— START OF PROVIDED PASSAGE —

Linux-f2fs-devel@lists.sourceforge.net
https://lists.sourceforge.net/lists/listinfo/linux-f2fs-devel

^ permalink raw reply related	[flat|nested] 32+ messages in thread

* Re: [PATCH v3 3/7] libfs: Validate negative dentries in case-insensitive directories
  2023-07-19 22:19   ` [f2fs-dev] " Gabriel Krisman Bertazi
@ 2023-07-20  6:06     ` Eric Biggers
  -1 siblings, 0 replies; 32+ messages in thread
From: Eric Biggers @ 2023-07-20  6:06 UTC (permalink / raw)
  To: Gabriel Krisman Bertazi
  Cc: viro, brauner, tytso, jaegeuk, linux-fsdevel, linux-ext4,
	linux-f2fs-devel, Gabriel Krisman Bertazi

On Wed, Jul 19, 2023 at 06:19:14PM -0400, Gabriel Krisman Bertazi wrote:
> +static inline int generic_ci_d_revalidate(struct dentry *dentry,
> +					  const struct qstr *name,
> +					  unsigned int flags)

This shouldn't be 'inline', since it can't be inlined into anywhere anyway.

— END OF PROVIDED PASSAGE —
— START OF ENTRIES SUPPLIED —

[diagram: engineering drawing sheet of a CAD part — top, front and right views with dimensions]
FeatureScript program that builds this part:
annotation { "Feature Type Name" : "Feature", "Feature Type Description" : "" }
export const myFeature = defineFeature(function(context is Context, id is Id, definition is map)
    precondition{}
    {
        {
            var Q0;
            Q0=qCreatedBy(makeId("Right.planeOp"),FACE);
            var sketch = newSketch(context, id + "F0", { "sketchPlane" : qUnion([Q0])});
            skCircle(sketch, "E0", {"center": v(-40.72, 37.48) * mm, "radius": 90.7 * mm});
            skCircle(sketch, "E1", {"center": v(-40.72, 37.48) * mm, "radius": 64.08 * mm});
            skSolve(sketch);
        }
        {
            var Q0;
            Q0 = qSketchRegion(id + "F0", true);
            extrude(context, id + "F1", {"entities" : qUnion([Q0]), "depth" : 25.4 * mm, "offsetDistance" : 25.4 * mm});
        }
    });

— END OF ENTRIES SUPPLIED —

» TASK TO COMPLETE
Reproduce the mailing-list excerpt above word for word, from "On Wed, Jul" up to and including "unsigned int flags)".

» EXERCISE OUTPUT
On Wed, Jul 19, 2023 at 06:19:14PM -0400, Gabriel Krisman Bertazi wrote:
> +static inline int generic_ci_d_revalidate(struct dentry *dentry,
> +					  const struct qstr *name,
> +					  unsigned int flags)